**Task goal**
Copy each line exactly, starting with the one that contains "For every layout" and stopping after the last line of the material below, with nothing else.
######
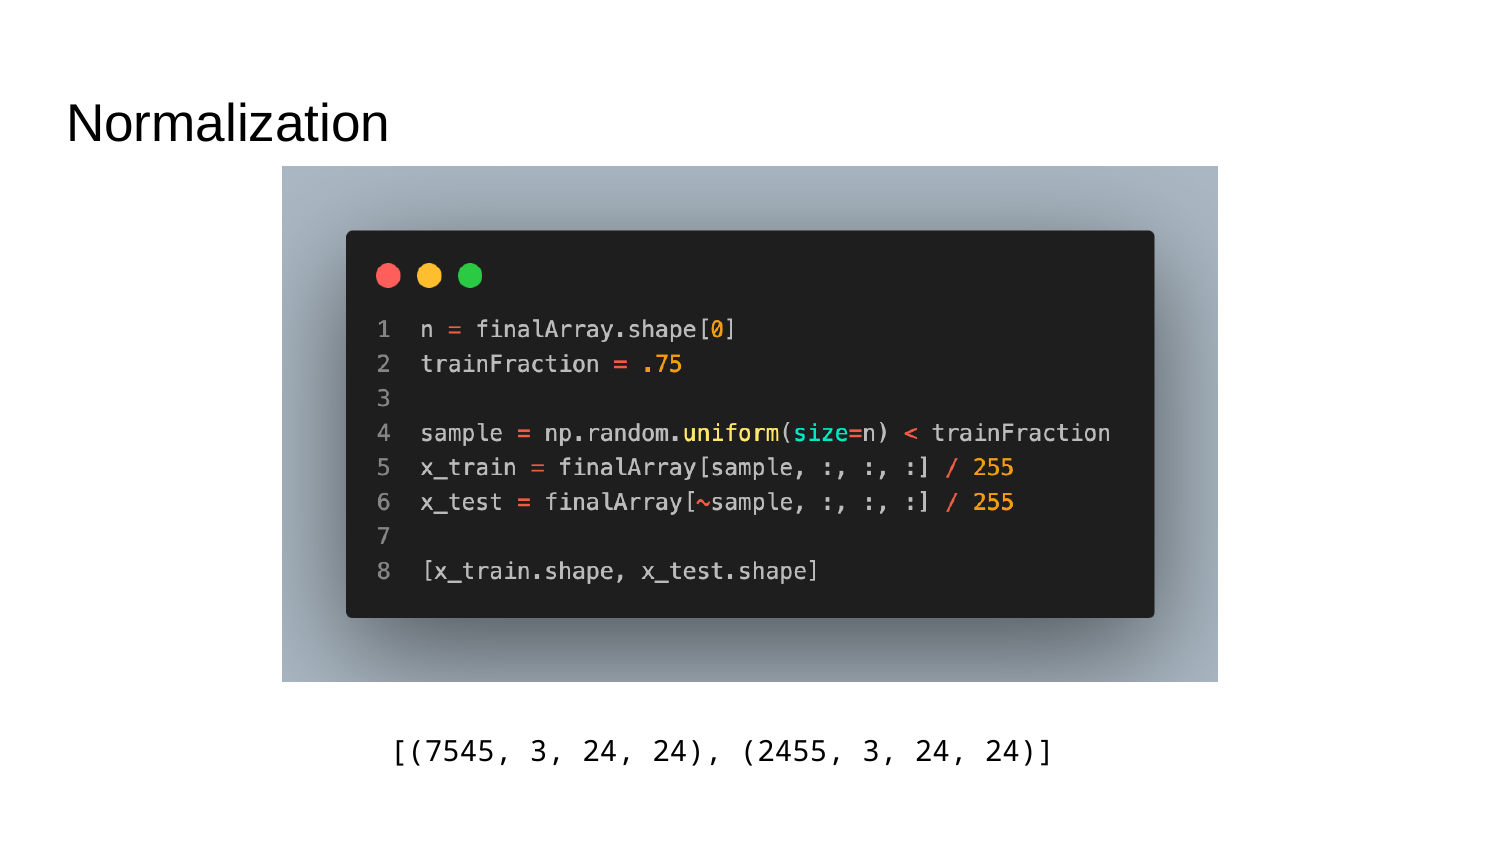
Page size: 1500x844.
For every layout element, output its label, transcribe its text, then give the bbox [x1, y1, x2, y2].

picture [282, 166, 1218, 682]
text_box [(7545, 3, 24, 24), (2455, 3, 24, 24)] [374, 724, 1125, 775]
title Normalization [51, 72, 1449, 167]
######
**Task result**
For every layout element, output its label, transcribe its text, then give the bbox [x1, y1, x2, y2].

picture [282, 166, 1218, 682]
text_box [(7545, 3, 24, 24), (2455, 3, 24, 24)] [374, 724, 1125, 775]
title Normalization [51, 72, 1449, 167]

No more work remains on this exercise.